Additional intelligence showed that Benladghem had traveled extensively and that, through his travels and email and cellphone communications, he appeared to be connected to the international jihadist movement. Rather than risk a confrontation at Benladghem's apartment, where he had access to an arsenal of weapons as well as a ballistic vest and helmet, the police decided to arrest him while he was away from home and more vulnerable. The Belgian authorities did not want to risk a prolonged, bloody siege like the one that occurred in April 2012 in Toulouse, France, when French police attempted to arrest shooter Mohammed Merah.
The intelligence regarding Benladghem's arsenal was confirmed when a search of his apartment revealed several weapons, including an assault rifle, a submachine gun and a tactical shotgun.

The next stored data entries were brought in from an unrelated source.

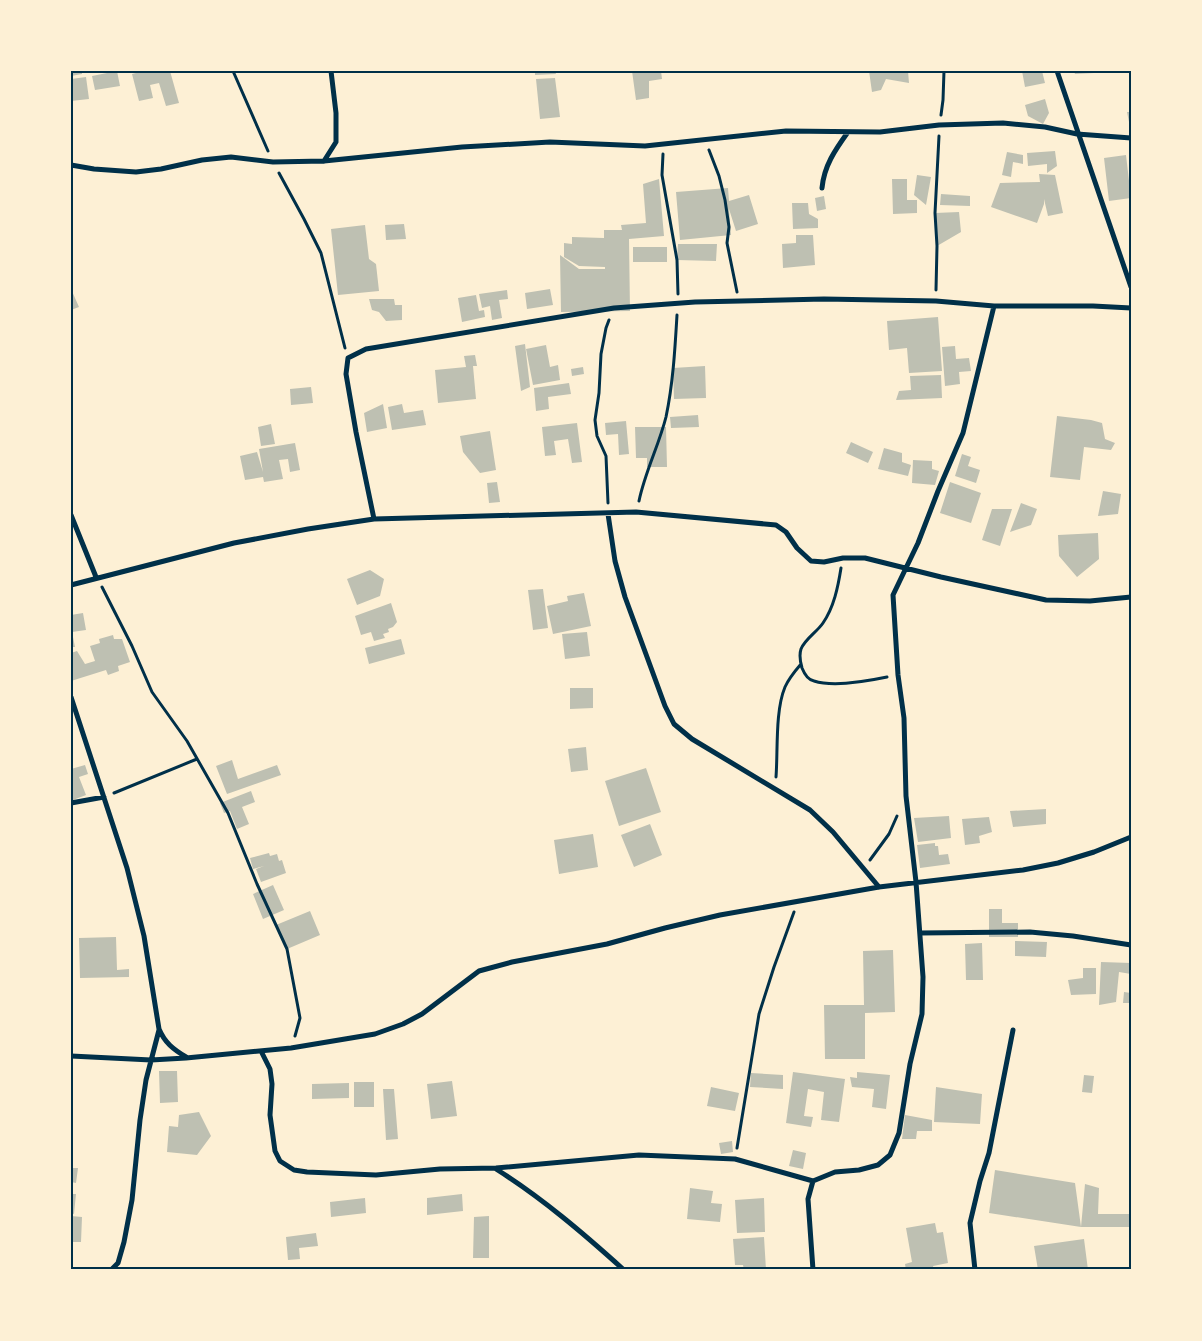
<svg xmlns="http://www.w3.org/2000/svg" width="1202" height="1341" viewBox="0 0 1202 1341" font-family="Karla,sans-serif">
	<rect width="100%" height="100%" fill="#fdf0d5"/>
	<path fill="#bec0b2" d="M71,71h11v3l-11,2z
		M117,71l3,15 -25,4 -3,-14z
		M144,71h26l9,32 -13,3 -7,-23 -9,2 3,13 -14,3 -7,-27z
		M535,71h20l1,3 -21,1z
		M632,71h29l1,8 -13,2v17l-13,2z
		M869,71h39l1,12 -23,-4 -5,11 -9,2z
		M1022,71h20l3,12 -20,4z
		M1074,71h20v2l-19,1z
		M86,77l3,22 -18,2v-22z
		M555,78l5,39 -20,2 -4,-40z
		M1045,99l4,14 -6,11 -15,-8 -3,-11z
		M1127,112h4v15h-1z
		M1055,151l2,15 -10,7v-9l-19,2 -1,-13z
		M1007,152l16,3v9l-10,-2 -2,15 -9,-2z
		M1126,155l5,43 -22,3 -5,-43z
		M1039,174l16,1 8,38 -15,3 -4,-17v5l-7,19 -46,-16 9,-24 40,-1z
		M917,175l14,2 -5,28 -12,-10z
		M659,179l5,57 -35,3 1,72 -69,1 -1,-57 19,14h26v-2l-26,-1 -15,-9v-14l8,1v-7l32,1v-8h18l-1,-5 25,-2 -3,-39z
		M892,179h15v21h10v13l-24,1z
		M728,188l1,13 20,-6 9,29 -22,7 -7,-22 2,26 -51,5 -4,-48z
		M941,194l29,2v10l-30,-1z
		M824,196l2,13 -9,2 -2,-13z
		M792,203h16l1,11 9,5v9l-25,1z
		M959,212l2,20 -24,14 -2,-33z
		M404,224l2,15 -20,1 -1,-15z
		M365,225l4,34 7,5 3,27 -41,4 -7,-66z
		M796,235h17l2,30 -32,3 -1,-24 14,-1z
		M678,244h39l-1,17 -39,-1z
		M633,247h34v15h-34z
		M71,289l8,18 -8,3z
		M550,289l3,16 -26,4 -2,-16z
		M507,290l1,9 -9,1 3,18 -10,2 -2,-14 -8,2 -3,-14z
		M476,295l3,16 5,-1 1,7 -23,5 -4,-24z
		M369,299h25l1,6h7v15l-16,1 -7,-9 -7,-2z
		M938,317l4,54 -33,2 -2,-25 -18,2 -2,-29z
		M525,344l5,43 -9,4 -6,-45z
		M546,345l4,22 8,-2 2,15 -27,5 -7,-36z
		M955,346l1,13 13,-1 2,13 -12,1 1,12 -15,2 -3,-39z
		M475,355l2,11h-4l3,33 -38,4 -3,-33 31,-3 -2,-11z
		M705,366l1,32 -32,1 -1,-31z
		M583,367l1,7 -12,2 -1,-7z
		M941,375l1,23 -46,2 3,-9 12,-1 -1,-14z
		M569,383l2,11 -23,3 1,12 -13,2 -2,-23z
		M311,387l2,16 -22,2 -1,-16z
		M383,404l4,24 -20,4 -3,-19z
		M402,404l2,9 19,-3 3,15 -34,5 -4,-23z
		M698,415l1,12 -28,1 -1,-11z
		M1057,416l34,4 11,3 3,16 10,4 -4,7 -27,-3 -4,33 -30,-3z
		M626,421l3,33 -10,1 -1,-21 -12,1 -1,-12z
		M577,423l5,39 -10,1 -4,-24 -14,2 2,14 -11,1 -3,-29z
		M271,424l4,20 -14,2 -3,-19z
		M635,427h31l1,40h-20v-9h-11z
		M490,431l6,39 -16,3 -17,-21 -3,-16z
		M851,442l22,10 -5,11 -22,-10z
		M295,443l5,27 -10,2 -2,-13 -9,1 4,19 -19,3 -1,-5 -18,3 -5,-24 17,-4 6,20 -4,-23z
		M884,448l18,5v9l9,3 -3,11 -30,-7z
		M962,454l9,3 -3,9 12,4 -4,13 -21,-7z
		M913,460l19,1v8l7,2 -4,14 -23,-2z
		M497,482l3,20 -11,1 -2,-20z
		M950,482l31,11 -10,30 -31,-10z
		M1103,491l18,3 -3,20 -20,2z
		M1021,503l16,6 -6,16 -21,7z
		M992,509h20l-12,37 -18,-6z
		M1098,533l1,26 -22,18 -18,-21 -1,-21z
		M370,570l14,9 -4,17 -23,9 -10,-26z
		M543,589l5,39 -15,2 -5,-40z
		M584,593l7,33 -38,8 -6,-28 21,-5 -1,-5z
		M391,603l6,19 -4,5 -5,2 1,3 -6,2 2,4 -11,3 -3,-9 -10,3 -6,-19z
		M83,613l3,17 -14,2 3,15h-4v-32z
		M587,632l3,24 -25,3 -3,-25z
		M113,635l1,4h8l8,23 -12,4 1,5 -11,4 -2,-5 -35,11v-28l6,-2 8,13 10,-3 -5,-15 10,-3 -1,-4z
		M401,639l4,15 -36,10 -4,-16z
		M570,688h23v20l-23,1z
		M586,747l2,23 -17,2 -3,-23z
		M232,760l6,19 39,-14 4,10 -54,19 -11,-28z
		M85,765l3,9 -9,3 7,18 -13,5 -2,-6v-25z
		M646,768l15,44 -42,14 -14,-45z
		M251,791l4,11 -13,5 7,17 -12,5 -7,-18 -6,2 -4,-10z
		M1046,809v15l-33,3 -3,-16z
		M949,816l2,22 -33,4 -4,-24z
		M989,817l3,15 -13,4 1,7 -15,2 -3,-26z
		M650,824l12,31 -28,12 -13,-32z
		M593,834l5,33 -39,7 -5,-34z
		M935,843v3h3l1,9 9,-1 2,10 -30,4 -3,-23z
		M269,853l1,3 7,-2 2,7 3,-1 4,13 -25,9 -5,-13 8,-3 -11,3 -3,-11z
		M273,885l11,25 -21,9 -10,-25z
		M989,909h13v14h16v14h-29z
		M310,911l10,24 -33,14 -11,-24z
		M116,937l1,33 12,-1v8l-49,1 -1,-40z
		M1015,941l32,1 -1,15 -31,-1z
		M982,943l1,37h-17l-1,-36z
		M893,950l2,62 -30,1v46h-40l-1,-54h40l-1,-54z
		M1101,962l30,1v11l-12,-2 -3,30 -17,3z
		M1083,968h13v26l-25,1 -3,-15 15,-2z
		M1124,992l7,1v10h-8z
		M159,1071h18l1,31 -18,1z
		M793,1072l52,7 -6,43 -18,-2 3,-28 -16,-3 -4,27 9,1 -2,10 -25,-4z
		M857,1072l33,3 -4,34 -14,-2 2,-18 -22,-2 -2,-10 7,1z
		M751,1073l32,2v14l-33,-2z
		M1084,1075l10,1 -2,17 -10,-1z
		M452,1081l5,35 -26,3 -4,-35z
		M354,1082h20v25h-20z
		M349,1083v15l-37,1v-15z
		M711,1087l28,6 -4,18 -28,-5z
		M936,1087l46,7 -2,30 -46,-2z
		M383,1089h11l4,50 -12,1z
		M199,1112l12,24 -14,19 -30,-3 2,-26 9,1 1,-12z
		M905,1115l27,5v11h-15l-1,8h-14z
		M732,1141l1,11 -12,2 -2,-11z
		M793,1150l13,3 -3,16 -14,-3z
		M71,1168h7l-2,15 -5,-1z
		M995,1170l80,13 6,44 4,-43 14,4 -1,26h33v13h-50l-92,-14z
		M690,1188l23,3 -2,12 11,1 -2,18 -33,-3z
		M71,1194h5l-2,20 -3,-1z
		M462,1194l1,17 -36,4v-17z
		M365,1198l1,15 -35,4 -1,-15z
		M764,1198l1,34 -28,1 -2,-33z
		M71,1216l11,1 -1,25h-10z
		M489,1216v42h-16l1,-41z
		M935,1223l2,10 6,-1 5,31 -15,3 1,4h-28l-1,-6 7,-2 -6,-34z
		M316,1233l2,13 -19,2 1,11 -12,1 -2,-23z
		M764,1237l2,33h-22l-1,-5h-8l-2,-26z
		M1084,1239l4,31h-50l-4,-24z"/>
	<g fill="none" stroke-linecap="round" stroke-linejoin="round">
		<path stroke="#003049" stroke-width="3" d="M233,71l35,80
			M941,115l2,-15 1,-29
			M709,150l10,26 6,24 4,27 -2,16 10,49
			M663,154l-1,21 15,85 1,34
			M279,173l25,46 17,34 24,95
			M936,290l1,-44 -2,-33 4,-77
			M639,501c6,-29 20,-56 27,-84 7,-33 9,-68 11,-102
			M608,503l-2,-47 -9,-20 -2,-16 4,-27 2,-39 5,-26 3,-8
			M841,568c-3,19 -7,39 -18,55 -6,9 -18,16 -22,26 -2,6 -1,12 1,19 2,5 6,12 12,13 19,6 54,0 73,-4
			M102,587l30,59 20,46 35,49 41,72 29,71 30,65 13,69 -5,18
			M776,777c2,-26 -1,-66 9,-90 4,-9 10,-16 16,-23
			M114,793l83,-34
			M870,860l19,-26 8,-18
			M737,1148l22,-134 15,-47 20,-55"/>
		<path stroke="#003049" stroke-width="5" d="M1057,71l74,216
			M324,161l12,-19v-29l-5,-42
			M71,165l23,4 42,3 25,-3 41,-9 29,-3 42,5 51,-1 138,-14 88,-5 95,4 141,-15 94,1 59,-7 64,-2 42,4 32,7 54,4
			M822,188c2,-22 13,-38 26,-56
			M608,514l7,47 10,36 40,109 9,18 18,15 118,71 23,22 46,55
			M71,515l25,62
			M374,519l-18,-87 -10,-58 2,-16 18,-9 248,-41 81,-6 129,-3 112,2 58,5h99l38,2
			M71,585l163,-42 74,-14 66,-10 262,-7 140,13 10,7 11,16 14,13 13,1 19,-4h22l76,19 105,23 44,1 41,-4
			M71,697l56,171 17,68 15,93c6,14 14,20 27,28
			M71,803l33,-6
			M920,933l110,-1 43,4 58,9
			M261,1051l9,18 2,15 -2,31 5,36 5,10 14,9 13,2 69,3 64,-6 56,-1 143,-13 96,4 78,22
			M71,1056l80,4 35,-2 105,-10 84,-14 28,-10 19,-10 57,-43 33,-9 95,-18 58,-16 55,-13 159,-28 144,-17 35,-7 36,-11 37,-15
			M496,1169c46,29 87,64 128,101
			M111,1270l7,-7 6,-21 8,-42 8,-80 6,-40 13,-50
			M813,1270l-5,-71 5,-18 22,-9 24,-2 19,-5 12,-10 9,-22 11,-69 12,-50 1,-37 -7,-95 -10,-86 -2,-78 -6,-43 -5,-80 25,-52 20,-52 25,-58 31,-127
			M975,1270l-5,-47 10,-42 9,-28 24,-123"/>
	</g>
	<rect width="1202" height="1341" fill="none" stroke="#fdf0d5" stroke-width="145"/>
	<rect x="72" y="72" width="1058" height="1196" fill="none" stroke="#003049" stroke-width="2"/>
</svg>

He also possessed a large collection of tactical equipment, including a ballistic vest, a Kevlar helmet, a ballistic shield and two gas masks. With such equipment and training, Benladghem would have been well-equipped to not only handle an assault on his apartment but also to conduct an armed assault -- intelligence indicating that he was preparing to conduct such an attack March 27 is reportedly what led the police to try to arrest him. Authorities are still closely guarding the identities of Benladghem's targets, but given France's involvement in the case, it is likely they were transnational in nature; there are a number of such targets in Brussels, which houses NATO and EU headquarters.
Belgian authorities are now undoubtedly working with their European and other allies to investigate Benladghem's contacts in order to determine the scope of the network he was a part of and what threat his associates still pose. This potential threat is a reminder of the challenges that radicalized European Muslims present for European authorities.